21st Oct 2004
High definition television explained
High definition television (hdtv) is a new type of digital television that has come to the forefront within the last 3 years. Digital television improves on conventional TVs by producing better pictures and better sound.
Digital television improves picture quality by changing the way pixels are activated. Pixels are the tiny dots on the television screen, noticeable on close inspection. Hundreds of thousands of these combine to form a picture on the television screen by lighting up in one of three primary colors – red, green or blue.
Pixels are arranged in lines from top to bottom with 480 lines being chosen as the standard for conventional analog televisions. Each row of pixels is also known as a line of resolution. In the original design, the pixels are activated when an electron gun shoots electron particles from the back of the tv and hit the screen, lighting up each pixel. Unfortunately, the electron gun was technologically limited in that it was not fast enough to shoot enough electrons at the screen to light up all 480 lines of resolution in an instant that was also not noticeable to the naked eye. Consequently, the electron gun was designed so as to light up each odd line of resolution and then each even line of resolution. To the naked eye, the picture then appeared smooth (unless compared to the new technologies). This was known as 480 interlaced.
This technology stayed the same for over 60 years until now. Now, digital television has revolutionized the technology behind the television.
Digital Equals Better
Digital tv is actually a term that encompasses a number of television formats. The two things in common amongst all these formats are that they are all broadcast digitally and that they all improve a regular television’s picture quality in some way.
The most basic of the digital television mediums is Standard Definition TV (sdtv). Sdtv still uses 480 lines of resolution and is interlaced. However, because it is digital, more pixels are lighted on each line of resolution as compared to analog broadcasts. The result is a sharper image. The improvement over regular analog television is equivalent to the improvement a dvd player has over a regular cable broadcast.

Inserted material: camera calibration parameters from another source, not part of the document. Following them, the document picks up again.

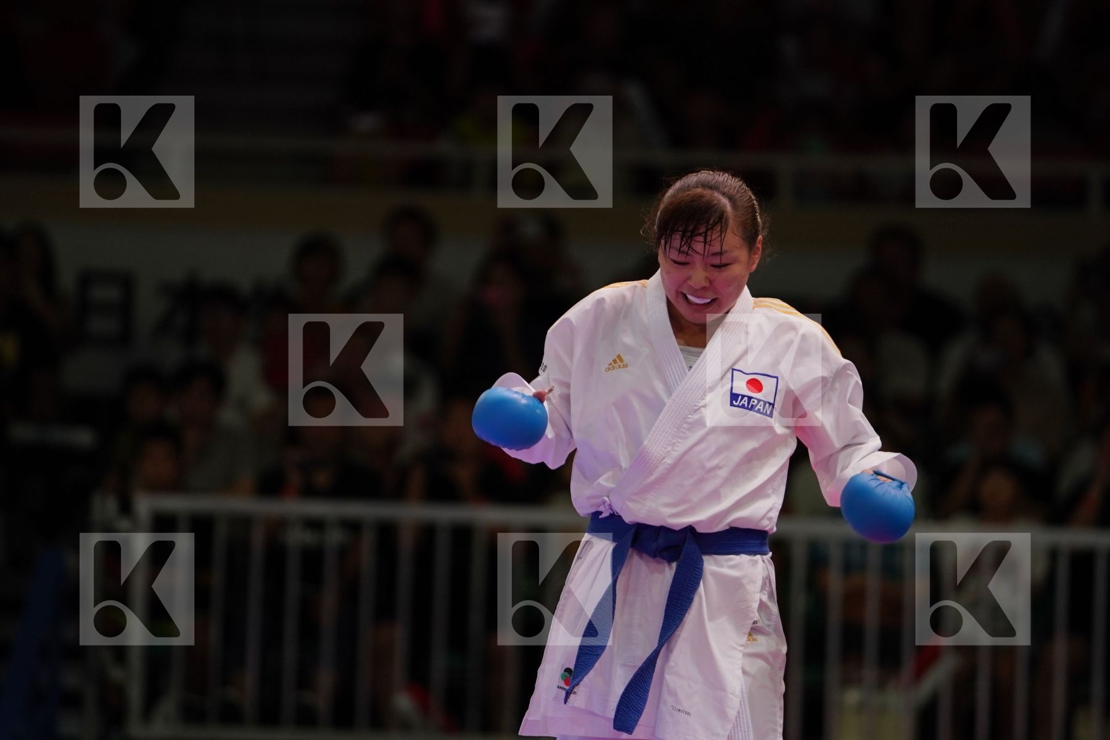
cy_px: 370
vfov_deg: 4.6
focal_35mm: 300
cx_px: 555
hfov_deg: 6.9
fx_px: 9249
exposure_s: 1/1000
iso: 800
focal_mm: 200
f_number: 2.8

While sdtv is a major improvement over analog, there are higher digital formats capable of producing even better pictures. Enhanced digital television (edtv) is able to produce a picture by progressive scan rather than interlacing. In that case, the picture is shown at once since all the lines of resolution are lighted up sequentially rather than by interlace. This is known as 480 progressive or 480p.
Beyond SDTV and EDTV
Beyond edtv, there is the top of the line digital television, High Definition Television (hdtv). Unlike sdtv or edtv, hdtv televisions show pictures either in 720 progressive lines of resolution (720p) or 1,080 interlaced lines of resolution (1080i). Most people can’t tell the difference between the two and both are a huge improvement over both sdtv and edtv. Additional details such as the dust kicked up from a baseball player rounding third or the beads of sweat coming down a boxer’s face can clearly seen as if you are right in the action.

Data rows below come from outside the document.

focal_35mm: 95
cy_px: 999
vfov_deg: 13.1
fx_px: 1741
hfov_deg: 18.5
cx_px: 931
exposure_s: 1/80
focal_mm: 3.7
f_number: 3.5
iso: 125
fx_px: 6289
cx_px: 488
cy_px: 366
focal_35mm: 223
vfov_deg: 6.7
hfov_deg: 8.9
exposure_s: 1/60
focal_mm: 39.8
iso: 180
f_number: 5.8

Wider Screen and More Action
Additionally, hdtv is shown in wide screen, 16:9 format whereas sdtv and edtv are shown in 4:3 format. This increases the “theater” experience at home. Wide screen means you’ll be able to see more of the action in a sports event, all of the stage in a music event and all of the angles in a movie.
Plug and Play
Since not all programs are broadcast in high definition, an hdtv has the ability to automatically switch to show shows that are broadcast either in analog, sdtv or edtv.
In addition to increased visual detail, hdtv broadcasts are in Dolby Digital surround audio format. Coupled with the stunning pictures an hdtv is capable of producing, surround sound completes the whole home theater experience. Surround sound in Dolby Digital is incredibly realistic and clear, and truly allows you to feel a part of the show. Keep in mind that most high definition televisions don’t come with any sound system so you’ll need to separately purchase a great system, but it is well worth it. After all, why would you want to pair up a Yugo-type sound system with a Ferrari-type television?
When shopping for a new digital television, keep in mind that a TV that is simply Digital cannot display HDTV information. A Digital TV can only display 480i or 480p images (SDTV and EDTV). These TVs are perfect for watching DVDs, or Digital broadcasts, but you won’t be able to take advantage of the higher quality HDTV has to offer (unless you have a true HDTV).
Also, be aware that hdtv-ready does not mean you are able to watch high definition shows. HDTV requires an HDTV tuner or receiver. For hdtv-ready sets, you’ll need to purchase those separately. This is meant to reduce the cost of the set or for consumers wanting to wait until there is more programming available on television in HD format. Still, even without the ability to receive HD signals, an hdtv-ready set represents a good compromise and is still capable of producing pictures better than sdtv and edtv.